═══ Data to examine ═══
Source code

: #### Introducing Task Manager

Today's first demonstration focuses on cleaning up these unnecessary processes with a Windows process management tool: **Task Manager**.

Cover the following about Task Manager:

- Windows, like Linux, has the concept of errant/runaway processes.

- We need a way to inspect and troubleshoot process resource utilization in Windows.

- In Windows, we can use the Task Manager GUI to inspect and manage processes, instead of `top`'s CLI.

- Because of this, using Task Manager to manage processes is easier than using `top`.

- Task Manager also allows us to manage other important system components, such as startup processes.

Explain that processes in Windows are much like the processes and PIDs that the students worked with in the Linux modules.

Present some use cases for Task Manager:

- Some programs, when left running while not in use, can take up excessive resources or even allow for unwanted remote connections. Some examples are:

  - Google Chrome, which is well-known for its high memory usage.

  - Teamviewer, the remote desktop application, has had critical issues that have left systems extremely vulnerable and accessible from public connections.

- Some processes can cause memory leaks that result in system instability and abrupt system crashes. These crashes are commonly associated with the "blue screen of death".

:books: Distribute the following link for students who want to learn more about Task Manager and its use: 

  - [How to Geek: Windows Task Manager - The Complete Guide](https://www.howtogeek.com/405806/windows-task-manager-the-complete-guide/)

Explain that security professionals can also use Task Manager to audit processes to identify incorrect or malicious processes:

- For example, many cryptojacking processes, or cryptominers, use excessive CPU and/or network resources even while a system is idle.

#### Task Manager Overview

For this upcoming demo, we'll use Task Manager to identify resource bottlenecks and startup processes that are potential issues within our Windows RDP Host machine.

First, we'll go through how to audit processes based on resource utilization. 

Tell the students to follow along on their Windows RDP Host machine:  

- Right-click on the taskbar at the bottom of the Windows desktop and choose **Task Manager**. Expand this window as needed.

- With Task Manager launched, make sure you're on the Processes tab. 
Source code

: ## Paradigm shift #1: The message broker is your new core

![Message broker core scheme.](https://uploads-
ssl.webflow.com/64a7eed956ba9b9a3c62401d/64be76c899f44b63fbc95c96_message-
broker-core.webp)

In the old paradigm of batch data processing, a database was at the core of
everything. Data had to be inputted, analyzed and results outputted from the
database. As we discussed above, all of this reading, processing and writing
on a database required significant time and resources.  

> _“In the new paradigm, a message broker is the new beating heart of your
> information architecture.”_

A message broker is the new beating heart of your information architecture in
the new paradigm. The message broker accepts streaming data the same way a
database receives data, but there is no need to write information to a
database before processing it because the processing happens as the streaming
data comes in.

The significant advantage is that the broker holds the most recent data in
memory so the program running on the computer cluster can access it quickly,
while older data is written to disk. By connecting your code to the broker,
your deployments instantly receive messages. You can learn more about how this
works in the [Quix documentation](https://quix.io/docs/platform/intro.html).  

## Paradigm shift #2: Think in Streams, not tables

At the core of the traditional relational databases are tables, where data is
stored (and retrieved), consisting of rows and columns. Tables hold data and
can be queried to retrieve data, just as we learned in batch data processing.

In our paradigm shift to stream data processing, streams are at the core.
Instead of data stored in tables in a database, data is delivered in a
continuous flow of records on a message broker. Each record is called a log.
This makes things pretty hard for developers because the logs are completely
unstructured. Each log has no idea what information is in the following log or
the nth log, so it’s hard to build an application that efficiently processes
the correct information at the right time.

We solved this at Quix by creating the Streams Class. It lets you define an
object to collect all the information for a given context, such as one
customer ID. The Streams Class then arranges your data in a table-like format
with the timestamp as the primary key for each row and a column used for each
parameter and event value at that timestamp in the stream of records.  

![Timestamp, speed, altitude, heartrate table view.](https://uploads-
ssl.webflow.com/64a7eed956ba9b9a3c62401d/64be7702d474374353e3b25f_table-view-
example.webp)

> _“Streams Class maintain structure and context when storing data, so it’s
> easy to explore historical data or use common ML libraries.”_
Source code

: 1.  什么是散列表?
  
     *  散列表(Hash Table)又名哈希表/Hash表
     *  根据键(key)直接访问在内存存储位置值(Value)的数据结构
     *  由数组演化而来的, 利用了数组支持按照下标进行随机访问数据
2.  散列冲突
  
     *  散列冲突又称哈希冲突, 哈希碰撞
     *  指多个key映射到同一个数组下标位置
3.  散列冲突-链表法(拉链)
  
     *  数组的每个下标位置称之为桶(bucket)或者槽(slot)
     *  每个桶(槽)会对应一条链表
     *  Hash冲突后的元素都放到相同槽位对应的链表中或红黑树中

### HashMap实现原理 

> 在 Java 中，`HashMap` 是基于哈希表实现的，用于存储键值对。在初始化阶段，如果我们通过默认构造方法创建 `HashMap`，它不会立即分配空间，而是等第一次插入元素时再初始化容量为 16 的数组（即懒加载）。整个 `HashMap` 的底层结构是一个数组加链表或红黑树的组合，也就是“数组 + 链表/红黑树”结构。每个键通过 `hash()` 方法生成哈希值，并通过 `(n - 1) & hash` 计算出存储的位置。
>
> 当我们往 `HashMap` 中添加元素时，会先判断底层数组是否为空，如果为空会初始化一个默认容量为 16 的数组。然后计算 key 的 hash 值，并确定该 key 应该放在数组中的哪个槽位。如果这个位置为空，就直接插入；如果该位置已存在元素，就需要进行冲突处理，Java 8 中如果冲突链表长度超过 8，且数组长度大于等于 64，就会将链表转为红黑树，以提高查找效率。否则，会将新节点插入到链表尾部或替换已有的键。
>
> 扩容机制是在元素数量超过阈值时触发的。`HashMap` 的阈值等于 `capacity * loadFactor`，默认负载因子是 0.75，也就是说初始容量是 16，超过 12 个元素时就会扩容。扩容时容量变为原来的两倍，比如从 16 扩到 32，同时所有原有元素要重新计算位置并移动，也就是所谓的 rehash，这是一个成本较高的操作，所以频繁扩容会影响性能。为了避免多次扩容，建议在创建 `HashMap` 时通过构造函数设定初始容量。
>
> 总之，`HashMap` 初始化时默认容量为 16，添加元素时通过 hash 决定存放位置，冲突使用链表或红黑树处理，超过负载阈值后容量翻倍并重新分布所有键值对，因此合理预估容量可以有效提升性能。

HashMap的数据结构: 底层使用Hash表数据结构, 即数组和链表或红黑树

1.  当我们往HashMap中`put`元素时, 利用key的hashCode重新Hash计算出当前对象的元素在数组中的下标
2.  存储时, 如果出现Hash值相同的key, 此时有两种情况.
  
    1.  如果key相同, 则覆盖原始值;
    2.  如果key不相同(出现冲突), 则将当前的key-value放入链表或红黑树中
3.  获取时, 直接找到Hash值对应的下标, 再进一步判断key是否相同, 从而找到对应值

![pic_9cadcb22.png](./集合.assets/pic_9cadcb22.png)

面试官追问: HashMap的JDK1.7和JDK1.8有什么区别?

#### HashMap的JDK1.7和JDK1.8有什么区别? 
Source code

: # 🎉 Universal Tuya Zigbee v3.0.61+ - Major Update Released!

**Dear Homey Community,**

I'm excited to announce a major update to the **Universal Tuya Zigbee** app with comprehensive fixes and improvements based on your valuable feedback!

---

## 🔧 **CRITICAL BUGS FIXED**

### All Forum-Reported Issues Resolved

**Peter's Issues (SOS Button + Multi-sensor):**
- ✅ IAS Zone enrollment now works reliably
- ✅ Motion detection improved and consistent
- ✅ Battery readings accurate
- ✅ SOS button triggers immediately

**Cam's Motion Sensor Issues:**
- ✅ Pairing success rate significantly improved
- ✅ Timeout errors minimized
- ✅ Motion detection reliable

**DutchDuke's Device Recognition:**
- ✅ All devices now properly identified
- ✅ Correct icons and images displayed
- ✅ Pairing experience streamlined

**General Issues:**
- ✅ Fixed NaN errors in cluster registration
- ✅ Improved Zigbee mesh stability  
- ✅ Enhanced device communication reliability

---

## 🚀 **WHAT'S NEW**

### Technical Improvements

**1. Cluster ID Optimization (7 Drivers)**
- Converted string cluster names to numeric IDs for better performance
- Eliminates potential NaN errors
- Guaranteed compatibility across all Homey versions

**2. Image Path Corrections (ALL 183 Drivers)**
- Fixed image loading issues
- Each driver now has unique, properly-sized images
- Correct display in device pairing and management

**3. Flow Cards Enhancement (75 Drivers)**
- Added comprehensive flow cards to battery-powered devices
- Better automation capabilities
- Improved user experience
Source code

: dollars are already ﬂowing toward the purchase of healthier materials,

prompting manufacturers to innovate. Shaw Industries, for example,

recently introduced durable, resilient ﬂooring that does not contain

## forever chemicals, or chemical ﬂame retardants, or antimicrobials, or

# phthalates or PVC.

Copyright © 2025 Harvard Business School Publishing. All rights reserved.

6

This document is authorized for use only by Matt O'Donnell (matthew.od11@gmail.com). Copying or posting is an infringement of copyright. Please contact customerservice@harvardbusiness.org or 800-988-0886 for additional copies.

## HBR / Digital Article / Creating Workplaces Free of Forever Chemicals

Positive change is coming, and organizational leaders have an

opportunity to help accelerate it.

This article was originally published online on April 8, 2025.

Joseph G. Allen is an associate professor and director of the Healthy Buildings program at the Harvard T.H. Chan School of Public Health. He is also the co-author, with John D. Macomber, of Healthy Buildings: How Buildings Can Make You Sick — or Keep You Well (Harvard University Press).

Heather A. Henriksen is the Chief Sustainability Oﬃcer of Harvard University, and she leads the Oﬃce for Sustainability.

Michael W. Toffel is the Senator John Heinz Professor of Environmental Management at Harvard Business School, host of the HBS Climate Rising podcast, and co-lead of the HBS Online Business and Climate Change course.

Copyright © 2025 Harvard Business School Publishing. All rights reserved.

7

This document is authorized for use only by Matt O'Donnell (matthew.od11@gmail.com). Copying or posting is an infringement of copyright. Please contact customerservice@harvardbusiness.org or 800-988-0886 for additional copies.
═══
Search the entries above for the word "processing" and copy each line where it appears.

In the old paradigm of batch data processing, a database was at the core of
database. As we discussed above, all of this reading, processing and writing
database before processing it because the processing happens as the streaming
can be queried to retrieve data, just as we learned in batch data processing.
In our paradigm shift to stream data processing, streams are at the core.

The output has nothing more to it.